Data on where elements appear
━━━━

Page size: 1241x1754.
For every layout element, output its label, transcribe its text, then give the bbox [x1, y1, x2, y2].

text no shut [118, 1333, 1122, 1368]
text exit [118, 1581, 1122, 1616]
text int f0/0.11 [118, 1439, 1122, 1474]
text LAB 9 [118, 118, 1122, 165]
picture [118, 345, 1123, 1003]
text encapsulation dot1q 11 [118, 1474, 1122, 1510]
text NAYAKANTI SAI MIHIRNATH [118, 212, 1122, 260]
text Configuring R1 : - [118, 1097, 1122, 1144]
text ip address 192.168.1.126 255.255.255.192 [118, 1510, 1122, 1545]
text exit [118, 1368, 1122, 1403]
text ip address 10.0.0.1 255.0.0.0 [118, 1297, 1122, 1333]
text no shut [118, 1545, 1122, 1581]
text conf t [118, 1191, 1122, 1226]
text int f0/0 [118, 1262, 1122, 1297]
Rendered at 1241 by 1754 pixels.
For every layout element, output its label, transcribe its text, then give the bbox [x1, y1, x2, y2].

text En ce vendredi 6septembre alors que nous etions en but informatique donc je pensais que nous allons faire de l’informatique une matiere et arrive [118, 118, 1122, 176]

━━━━

WHAT YOU ARE ASKED TO DO: Rewrite all of the data above, changing "layout element" to "page element" and leaving everything else unchanged.

WRITTEN RESPONSE:
Page size: 1241x1754.
For every page element, output its label, transcribe its text, then give the bbox [x1, y1, x2, y2].

text no shut [118, 1333, 1122, 1368]
text exit [118, 1581, 1122, 1616]
text int f0/0.11 [118, 1439, 1122, 1474]
text LAB 9 [118, 118, 1122, 165]
picture [118, 345, 1123, 1003]
text encapsulation dot1q 11 [118, 1474, 1122, 1510]
text NAYAKANTI SAI MIHIRNATH [118, 212, 1122, 260]
text Configuring R1 : - [118, 1097, 1122, 1144]
text ip address 192.168.1.126 255.255.255.192 [118, 1510, 1122, 1545]
text exit [118, 1368, 1122, 1403]
text ip address 10.0.0.1 255.0.0.0 [118, 1297, 1122, 1333]
text no shut [118, 1545, 1122, 1581]
text conf t [118, 1191, 1122, 1226]
text int f0/0 [118, 1262, 1122, 1297]
Rendered at 1241 by 1754 pixels.
For every page element, output its label, transcribe its text, then give the bbox [x1, y1, x2, y2].

text En ce vendredi 6septembre alors que nous etions en but informatique donc je pensais que nous allons faire de l’informatique une matiere et arrive [118, 118, 1122, 176]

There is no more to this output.